> Примените прочитанное:
A – Какой, согласно тексту о литературоведении, не может быть литературоведческая работа?
B – Определите, согласуется ли каждое утверждение с текстом о литературоведении. Ответьте «да» или «нет» и приведите решающие слова текста.
(i) Литературовед обращается к Кукольнику не из-за всеядности.
(ii) Пушкин интересует литературоведа больше, чем Долматовский.
(iii) Метод литературоведения совершенно иной.
C – Перечислите всех авторов, названных в тексте о литературоведении.

> Текст для чтения:
= = = = = = =

Но пафос, содержание и, конечно, метод литературоведения (любой школы) совершенно иные.

Прежде всего, литературоведческая работа не может быть оценочна. Литературовед одинаково заинтересован Пушкиным и Кукольником, Пастернаком и Долматовским не потому, что он всеяден, а потому, что он обращается к тому или иному автору с целью выявить структурные (в том числе и в до-, и в постструктуралистском смысле) особенности процесса создания автором литературного текста, бытования этого текста как такового и его (текста) прагматики, участия в культурном процессе.

= = = = = = =

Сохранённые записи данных
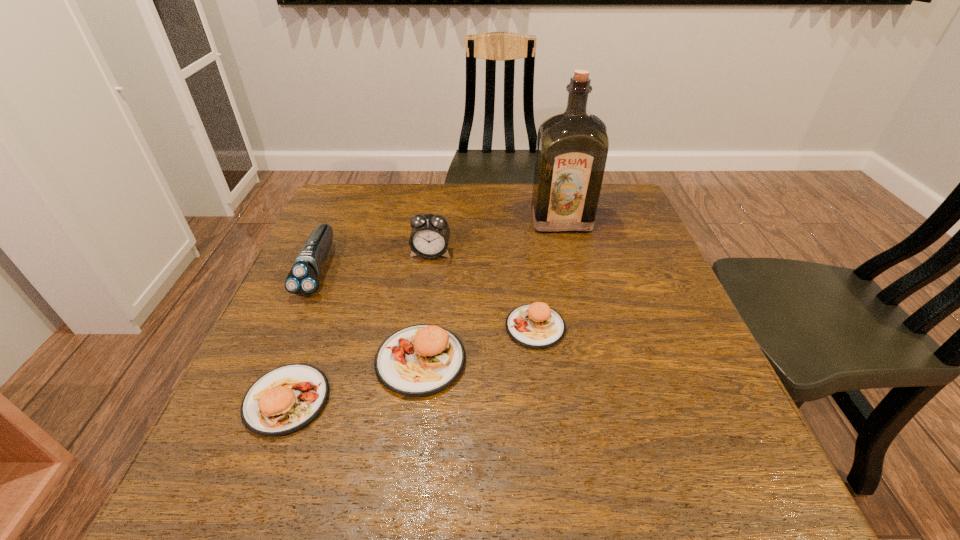
The pattys are evenly distributed in the image. To maintain this, where would you place another patty on the right? Please point to a free space. Please provide its 2D coordinates. Your answer should be formatted as a tuple, i.e. [(x, y)], where the tuple contains the x and y coordinates of a point satisfying the conditions above.

[(635, 298)]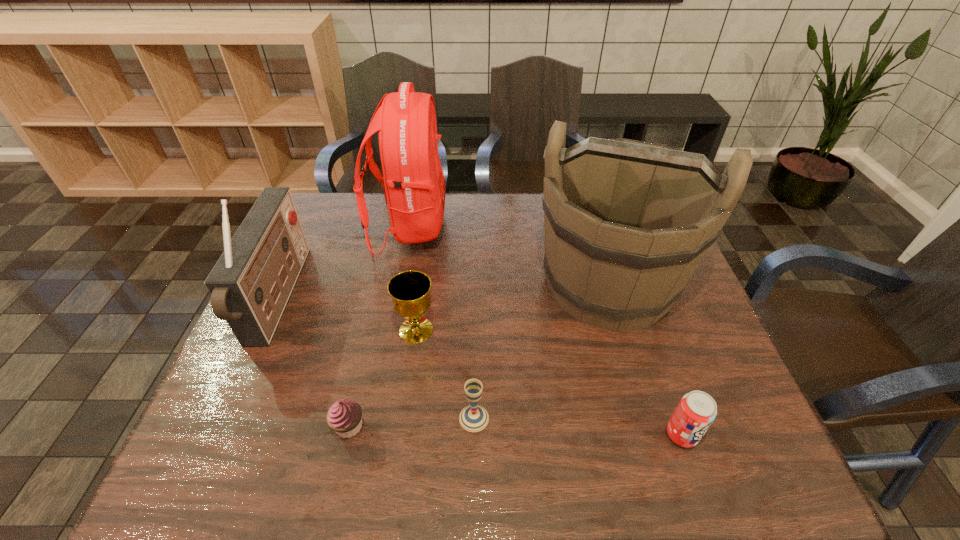
I want to click on vacant region located on the main compartment of the backpack, so click(x=562, y=227).

Where is `vacant space located on the back of the bucket`? This screenshot has height=540, width=960. vacant space located on the back of the bucket is located at coordinates (583, 200).

This screenshot has width=960, height=540. Identify the location of vacant space located on the front panel of the third tallest object. (388, 298).

You are a GUI agent. You are given a task and a screenshot of the screen. Output one action in this format:
    pyautogui.click(x=<x>, y=<y>)
    Task: Click on the blank space located on the back of the left chalice
    This screenshot has width=960, height=540.
    Given the screenshot: What is the action you would take?
    pyautogui.click(x=428, y=244)

Locate an element on the screen. The width and height of the screenshot is (960, 540). vacant space located 0.290m on the left of the soda can is located at coordinates (525, 435).

Locate an element on the screen. free point located on the left of the fifth object from left to right is located at coordinates (294, 418).

Where is `vacant space located 0.060m on the back of the cupcake`? The height and width of the screenshot is (540, 960). vacant space located 0.060m on the back of the cupcake is located at coordinates (358, 387).

You are a GUI agent. You are given a task and a screenshot of the screen. Output one action in this format:
    pyautogui.click(x=<x>, y=<y>)
    Task: Click on the backpack present at the far edge
    The image size is (960, 540).
    Given the screenshot: What is the action you would take?
    pyautogui.click(x=414, y=182)

Locate an element on the screen. This screenshot has width=960, height=540. bucket located in the far edge section of the desktop is located at coordinates (626, 223).

The image size is (960, 540). What are the coordinates of `soda can at the near edge` in the screenshot? It's located at (697, 410).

= = = = = = =

> Ответы к заданиям:
A – Она не может быть оценочна.

B –
(i) Да: «не потому, что он всеяден».
(ii) Нет: «Литературовед одинаково заинтересован Пушкиным и Кукольником, Пастернаком и Долматовским».
(iii) Да: «метод литературоведения (любой школы) совершенно иные».

C – Пушкин, Кукольник, Пастернак, Долматовский.